# Merlin ~ New BH Title



## Lynn_P (Mar 17, 2004)

Merlin and I earned his BH Title on Mother's Day. Just a few pictures of his OB. He finally settled down when we got to the "off leash" heel work.


----------



## lhczth (Apr 5, 2000)

Congratulations. 

You do like those big boys. LOL


----------



## GypsyGhost (Dec 29, 2014)

Congrats!


----------



## GatorDog (Aug 17, 2011)

Congrats Lynn!!!


----------



## Jenny720 (Nov 21, 2014)

Congratulations and he is gorgeous!!!!!


----------



## Lynn_P (Mar 17, 2004)

lhczth said:


> You do like those big boys.

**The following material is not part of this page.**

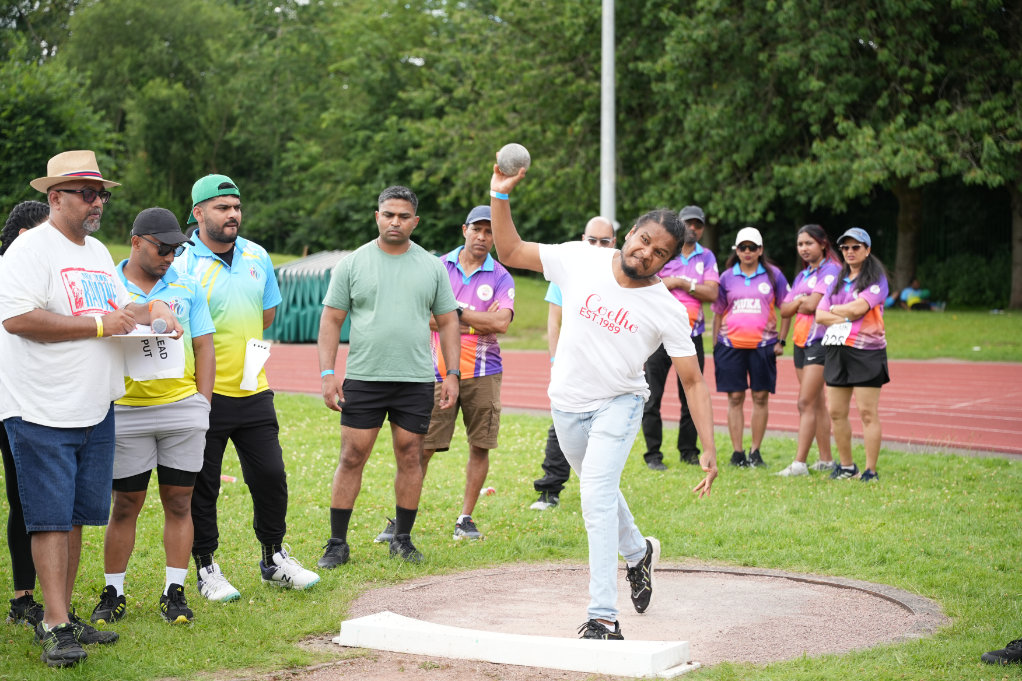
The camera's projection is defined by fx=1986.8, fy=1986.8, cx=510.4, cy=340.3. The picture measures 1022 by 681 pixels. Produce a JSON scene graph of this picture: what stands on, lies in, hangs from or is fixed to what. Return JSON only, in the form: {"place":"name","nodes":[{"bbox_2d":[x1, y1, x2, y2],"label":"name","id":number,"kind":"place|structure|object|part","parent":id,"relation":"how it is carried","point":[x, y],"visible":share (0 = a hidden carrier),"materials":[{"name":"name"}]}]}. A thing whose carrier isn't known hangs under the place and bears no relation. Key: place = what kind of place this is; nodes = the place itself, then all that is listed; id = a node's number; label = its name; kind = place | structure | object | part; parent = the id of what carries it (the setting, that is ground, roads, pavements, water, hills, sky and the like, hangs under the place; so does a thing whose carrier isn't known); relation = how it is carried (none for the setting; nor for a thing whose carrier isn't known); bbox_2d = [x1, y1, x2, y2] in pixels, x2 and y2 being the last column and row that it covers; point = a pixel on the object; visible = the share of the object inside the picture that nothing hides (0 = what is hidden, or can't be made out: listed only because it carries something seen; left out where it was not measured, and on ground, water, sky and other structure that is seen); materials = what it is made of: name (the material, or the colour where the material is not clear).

LOL


 
Believe me, if I ever have a normal size GSD, I won't know how to act.


----------



## wolfstraum (May 2, 2003)

Congratulations Lynn!!! Nice combo of you two - and he really reminds me of his father!


Lee


----------



## Lynn_P (Mar 17, 2004)

wolfstraum said:


> Congratulations Lynn!!! Nice combo of you two - and he really reminds me of his father!





wolfstraum said:


> Lee



Believe me Lee.. he's almost a carbon copy of Laos in his every day behavior also.


----------



## wolfstraum (May 2, 2003)

LOL I can believe it!! the overjoyous heeling LOL But he is darker I think and maybe a tad bigger!!! Like you needed bigger LOL


----------



## G-burg (Nov 10, 2002)

Big, BIG congrats Lynn and Merlin!! Nice routine with lots of enthusiasm!!!


----------



## Mudypoz (Mar 3, 2016)

Congratulations! What a gorgeous dog!


----------



## Shade (Feb 20, 2012)

Congratulations!!


----------



## Renofan2 (Aug 27, 2010)

Congratulations Lynn!


----------



## RZZNSTR (Jan 24, 2015)

Congrats and well done!


----------